Tag Archives: sailing


Sailing in the bay of Kotor, a massive inland sea.

In order to leave Croatia officially, it is necessary to complete some paperwork. First, you have to moor stern to the customs quay; then visit the harbour master who checks you have paid your cruising tax; then pay your respects to the port police who check your crew list and passports. It all takes quite a while especially when boats ahead of you on the quay are getting snagged on each other’s anchors and you, meanwhile, are having to motor round and round in circles whilst they sort themselves out. Hey ho!

So, we left later than expected to sail to Montenegro. There wasn’t so much wind and what there was, was predictably blowing towards us. We sailed some and motored some.

Whilst completing the engine checks this morning Ian noticed that water was leaking into the sail drive. It is not good when salt water gets in to those delicate gears and so we knew we had to find a yard to lift us out and replace the seal, etc. We contacted a yard in Dubrovnik to the north and one in Montenegro. The Navar Yacht Services Tivat in Montenegro offered a very good price to lift us out fix the problem and put us back in. We wanted to go there anyway so it made sense to head south.

We arrived in Zelenika where we had to check into Montenegro. This took some time and so we arrived at our chosen anchorage just as it was getting dark. We anchored in a bay south of Sv Marko island which used to be a Club Med Resort before the civil war and is now derelict. The holding was excellent and the shelter from the north also good.

We spent a couple of nights here prior to motoring towards the boatyard We met up with Tim, Katie and Molly on Monty B who run a day charter company around the Bay and who know lots of our friends from Marina di Ragusa, where we over-winter Linea.

Linea being lifted in Navar Boat Yard.

We had an appointment for 1000h in the yard. The weather was perfect and we reversed into the slips with ease. Within an hour and forty minutes we were being lowered back into the water. Fixed again!!

For the next few days we explored the bay of Kotor. Its dramatic surrounding black mountains truly are remarkable. We headed north past two islands with churches on them and anchored in a bay at the mouth of a small river. Ashore we found an old mill building which still uses the power of the river water to turn the olive press wheel.

Next day, we motored past the church islands to get a better view and headed further into the bay down to the town of Kotor. We were able to anchor off in the bay well out of the way of the three visiting cruise ships.

Here there is a walled town rather like a mini Dubrovnik. We enjoyed an evening stroll around the town but were determined to come back early in the morning so that we could walk around in complete peace before the cruise ship passengers were disgorged.

Fresh mussels

On our return we found a fantastic market and met some guys who had just come back from harvesting mussels. We bought a kilo of mussels for tea for an astronomical 3 Euros.

After a couple of days here we moved back to Tivat because we had arranged to hire a car to explore further inland.

########################################

#### GOALS:
- A) In the sailing post, how much did the kilo of mussels cost?
- B) Copy the sailing post from "In order to" up to and including "and motored some.", and switch in "port captain" wherever "harbour master" appears.
- C) Pick up the account of sailing to Montenegro after its last sentence and carry it on.

#### DATA EXTRACT:

########################################

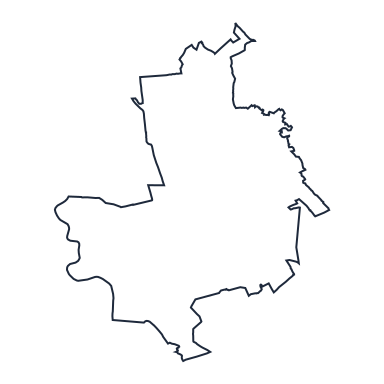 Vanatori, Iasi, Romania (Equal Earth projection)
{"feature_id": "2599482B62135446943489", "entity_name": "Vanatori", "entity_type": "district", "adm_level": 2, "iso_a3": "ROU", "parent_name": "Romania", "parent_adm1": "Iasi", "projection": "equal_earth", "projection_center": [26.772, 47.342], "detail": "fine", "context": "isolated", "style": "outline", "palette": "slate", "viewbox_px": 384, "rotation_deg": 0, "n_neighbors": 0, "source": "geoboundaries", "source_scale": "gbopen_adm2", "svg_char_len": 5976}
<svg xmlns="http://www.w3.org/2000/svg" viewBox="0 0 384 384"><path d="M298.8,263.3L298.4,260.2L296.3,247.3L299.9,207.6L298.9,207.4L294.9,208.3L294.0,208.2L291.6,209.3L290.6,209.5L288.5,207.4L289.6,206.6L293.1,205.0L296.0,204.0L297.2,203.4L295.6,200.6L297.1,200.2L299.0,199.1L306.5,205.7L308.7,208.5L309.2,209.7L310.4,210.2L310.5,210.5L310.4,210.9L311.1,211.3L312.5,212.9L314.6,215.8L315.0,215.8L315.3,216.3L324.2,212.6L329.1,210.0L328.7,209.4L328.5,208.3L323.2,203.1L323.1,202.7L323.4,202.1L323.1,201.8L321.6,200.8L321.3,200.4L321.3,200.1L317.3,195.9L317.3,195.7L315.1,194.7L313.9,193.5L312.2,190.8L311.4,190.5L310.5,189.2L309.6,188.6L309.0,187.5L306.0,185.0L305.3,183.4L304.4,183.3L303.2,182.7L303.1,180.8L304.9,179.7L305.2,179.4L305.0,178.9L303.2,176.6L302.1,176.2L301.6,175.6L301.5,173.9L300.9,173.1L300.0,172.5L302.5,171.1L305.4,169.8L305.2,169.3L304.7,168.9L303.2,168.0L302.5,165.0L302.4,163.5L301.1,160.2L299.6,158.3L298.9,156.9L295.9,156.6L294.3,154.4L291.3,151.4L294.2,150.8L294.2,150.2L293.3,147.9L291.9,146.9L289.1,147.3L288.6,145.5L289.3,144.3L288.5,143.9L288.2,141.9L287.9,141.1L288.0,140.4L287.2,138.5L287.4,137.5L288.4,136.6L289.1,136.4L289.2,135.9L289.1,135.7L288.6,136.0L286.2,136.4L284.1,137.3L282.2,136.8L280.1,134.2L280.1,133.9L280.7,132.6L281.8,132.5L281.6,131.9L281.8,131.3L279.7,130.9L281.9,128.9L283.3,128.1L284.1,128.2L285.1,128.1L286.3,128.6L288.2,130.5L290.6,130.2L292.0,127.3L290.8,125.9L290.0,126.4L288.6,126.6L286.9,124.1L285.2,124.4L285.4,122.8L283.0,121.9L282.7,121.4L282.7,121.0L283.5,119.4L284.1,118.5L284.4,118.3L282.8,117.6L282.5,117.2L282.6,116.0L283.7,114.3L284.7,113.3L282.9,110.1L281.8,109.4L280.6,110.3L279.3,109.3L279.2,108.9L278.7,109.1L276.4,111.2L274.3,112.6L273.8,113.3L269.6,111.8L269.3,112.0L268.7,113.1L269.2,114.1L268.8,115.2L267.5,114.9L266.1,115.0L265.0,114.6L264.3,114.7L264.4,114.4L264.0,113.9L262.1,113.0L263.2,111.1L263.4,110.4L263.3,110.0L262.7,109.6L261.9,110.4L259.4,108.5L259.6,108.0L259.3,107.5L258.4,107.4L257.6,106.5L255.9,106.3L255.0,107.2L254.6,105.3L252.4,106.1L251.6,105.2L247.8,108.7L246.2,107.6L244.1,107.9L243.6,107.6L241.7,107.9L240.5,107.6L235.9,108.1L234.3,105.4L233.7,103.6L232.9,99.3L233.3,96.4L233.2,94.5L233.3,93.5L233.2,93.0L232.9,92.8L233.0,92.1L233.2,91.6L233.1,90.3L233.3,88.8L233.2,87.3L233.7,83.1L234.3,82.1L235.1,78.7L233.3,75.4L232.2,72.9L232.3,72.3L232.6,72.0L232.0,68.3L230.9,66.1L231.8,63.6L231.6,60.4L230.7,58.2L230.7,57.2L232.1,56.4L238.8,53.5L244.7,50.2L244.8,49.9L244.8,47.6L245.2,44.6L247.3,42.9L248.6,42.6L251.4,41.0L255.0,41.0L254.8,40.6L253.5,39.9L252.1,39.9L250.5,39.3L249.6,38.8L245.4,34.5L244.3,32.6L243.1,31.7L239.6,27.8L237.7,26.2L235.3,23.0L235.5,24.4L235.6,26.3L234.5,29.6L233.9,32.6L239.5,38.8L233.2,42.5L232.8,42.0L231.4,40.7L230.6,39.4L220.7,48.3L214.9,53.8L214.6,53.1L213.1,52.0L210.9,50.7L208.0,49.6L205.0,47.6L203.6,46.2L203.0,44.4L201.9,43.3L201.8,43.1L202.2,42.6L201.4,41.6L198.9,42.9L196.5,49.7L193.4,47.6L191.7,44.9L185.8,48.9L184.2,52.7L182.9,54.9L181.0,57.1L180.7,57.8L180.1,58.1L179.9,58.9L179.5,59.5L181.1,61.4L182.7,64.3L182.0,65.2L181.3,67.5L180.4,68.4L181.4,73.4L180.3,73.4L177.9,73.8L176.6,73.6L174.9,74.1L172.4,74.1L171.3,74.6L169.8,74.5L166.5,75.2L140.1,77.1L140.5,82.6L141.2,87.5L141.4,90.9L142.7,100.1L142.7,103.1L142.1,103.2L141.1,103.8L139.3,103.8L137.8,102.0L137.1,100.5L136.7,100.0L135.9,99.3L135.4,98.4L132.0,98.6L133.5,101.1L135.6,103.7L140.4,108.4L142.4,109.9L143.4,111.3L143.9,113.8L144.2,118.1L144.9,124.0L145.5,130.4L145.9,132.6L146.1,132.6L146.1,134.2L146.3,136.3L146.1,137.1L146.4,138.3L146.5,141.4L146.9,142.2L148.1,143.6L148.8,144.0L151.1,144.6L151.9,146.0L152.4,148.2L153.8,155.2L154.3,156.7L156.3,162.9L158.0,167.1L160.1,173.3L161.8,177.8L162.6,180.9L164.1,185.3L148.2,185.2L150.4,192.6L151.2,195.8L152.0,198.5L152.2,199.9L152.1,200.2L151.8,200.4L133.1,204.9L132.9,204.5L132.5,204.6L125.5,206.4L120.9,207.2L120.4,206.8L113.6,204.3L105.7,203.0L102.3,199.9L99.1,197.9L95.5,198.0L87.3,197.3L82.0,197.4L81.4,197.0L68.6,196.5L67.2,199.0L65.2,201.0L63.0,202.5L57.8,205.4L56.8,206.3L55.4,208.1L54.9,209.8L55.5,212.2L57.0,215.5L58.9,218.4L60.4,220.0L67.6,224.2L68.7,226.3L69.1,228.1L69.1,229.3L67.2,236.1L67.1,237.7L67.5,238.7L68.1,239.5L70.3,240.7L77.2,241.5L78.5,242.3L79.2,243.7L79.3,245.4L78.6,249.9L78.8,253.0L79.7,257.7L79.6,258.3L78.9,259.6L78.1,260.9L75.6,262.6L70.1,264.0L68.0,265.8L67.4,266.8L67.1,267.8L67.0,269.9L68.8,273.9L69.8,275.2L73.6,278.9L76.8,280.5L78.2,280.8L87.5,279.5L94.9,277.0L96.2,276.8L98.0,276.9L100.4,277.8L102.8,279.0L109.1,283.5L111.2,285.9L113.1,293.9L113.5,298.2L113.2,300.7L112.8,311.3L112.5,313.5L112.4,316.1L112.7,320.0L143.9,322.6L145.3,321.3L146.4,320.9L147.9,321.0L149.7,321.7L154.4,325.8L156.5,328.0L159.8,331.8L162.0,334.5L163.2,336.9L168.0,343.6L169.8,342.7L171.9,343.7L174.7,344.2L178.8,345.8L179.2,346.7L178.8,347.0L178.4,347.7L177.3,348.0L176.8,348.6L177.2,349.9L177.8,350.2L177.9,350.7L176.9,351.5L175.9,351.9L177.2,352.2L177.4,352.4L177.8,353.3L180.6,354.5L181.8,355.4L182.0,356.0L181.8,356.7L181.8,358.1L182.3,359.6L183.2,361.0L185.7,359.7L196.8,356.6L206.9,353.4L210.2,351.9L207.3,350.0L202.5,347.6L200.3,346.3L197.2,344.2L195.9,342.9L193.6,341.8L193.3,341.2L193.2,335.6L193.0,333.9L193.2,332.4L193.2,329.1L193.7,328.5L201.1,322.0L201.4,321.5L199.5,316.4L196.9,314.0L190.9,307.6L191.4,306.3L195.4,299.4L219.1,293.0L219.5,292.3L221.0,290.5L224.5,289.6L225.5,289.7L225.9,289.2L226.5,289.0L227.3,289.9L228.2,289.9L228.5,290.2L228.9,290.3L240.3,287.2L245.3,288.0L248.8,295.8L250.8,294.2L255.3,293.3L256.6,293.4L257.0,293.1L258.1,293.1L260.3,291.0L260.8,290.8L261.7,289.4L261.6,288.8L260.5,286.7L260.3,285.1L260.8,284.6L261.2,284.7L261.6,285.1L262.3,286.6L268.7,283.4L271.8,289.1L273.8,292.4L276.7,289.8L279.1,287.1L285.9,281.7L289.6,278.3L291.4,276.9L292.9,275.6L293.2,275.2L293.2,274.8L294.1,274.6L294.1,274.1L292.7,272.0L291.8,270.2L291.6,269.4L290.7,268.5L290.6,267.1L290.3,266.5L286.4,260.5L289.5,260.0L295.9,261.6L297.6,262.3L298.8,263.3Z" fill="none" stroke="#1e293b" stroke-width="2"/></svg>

########################################

#### EXPECTED OUTPUTS:
- A) 3 Euros.

- B)
In order to leave Croatia officially, it is necessary to complete some paperwork. First, you have to moor stern to the customs quay; then visit the port captain who checks you have paid your cruising tax; then pay your respects to the port police who check your crew list and passports. It all takes quite a while especially when boats ahead of you on the quay are getting snagged on each other’s anchors and you, meanwhile, are having to motor round and round in circles whilst they sort themselves out. Hey ho!

So, we left later than expected to sail to Montenegro. There wasn’t so much wind and what there was, was predictably blowing towards us. We sailed some and motored some.

- C)
We had a good walk along the impressive promenade at Tivat, past the pristine superyacht harbour with its designer shops and along to the Maritime Museum. Here we happened upon a tour which was about to start around a Yugoslavian submarine. What an interesting half hour. The guide explained all about the submarine in impecable English and Italian. I even got to look in the periscope!

We met Bojan the car hire guy and picked up the car. First job was to get the gas bottle refilled which we did at an INA gas station close to the boat yard. We were then able to re-stock the larder at a huge supermarket. Jobs done we headed back to the boat.

We were up early next day and drove from Tivat to Budva on the south coast of Montenegro. Although the touristy Stari Grad old town was quite quaint the rest of Budva held little or no appeal for either of us and we couldn’t wait to leave. We drove up to Cetingje which is the former capital of Montenegro and is at a higher elevation and delightfully cool. The streets are largely pedestrianised and the buildings painted in various pastel shades. Its streets are lined with trees and there are many parks. The old embassy buildings are still there and fairly well preserved, housing a variety of museums. We enjoyed wandering round there for a couple of hours. It was very charming.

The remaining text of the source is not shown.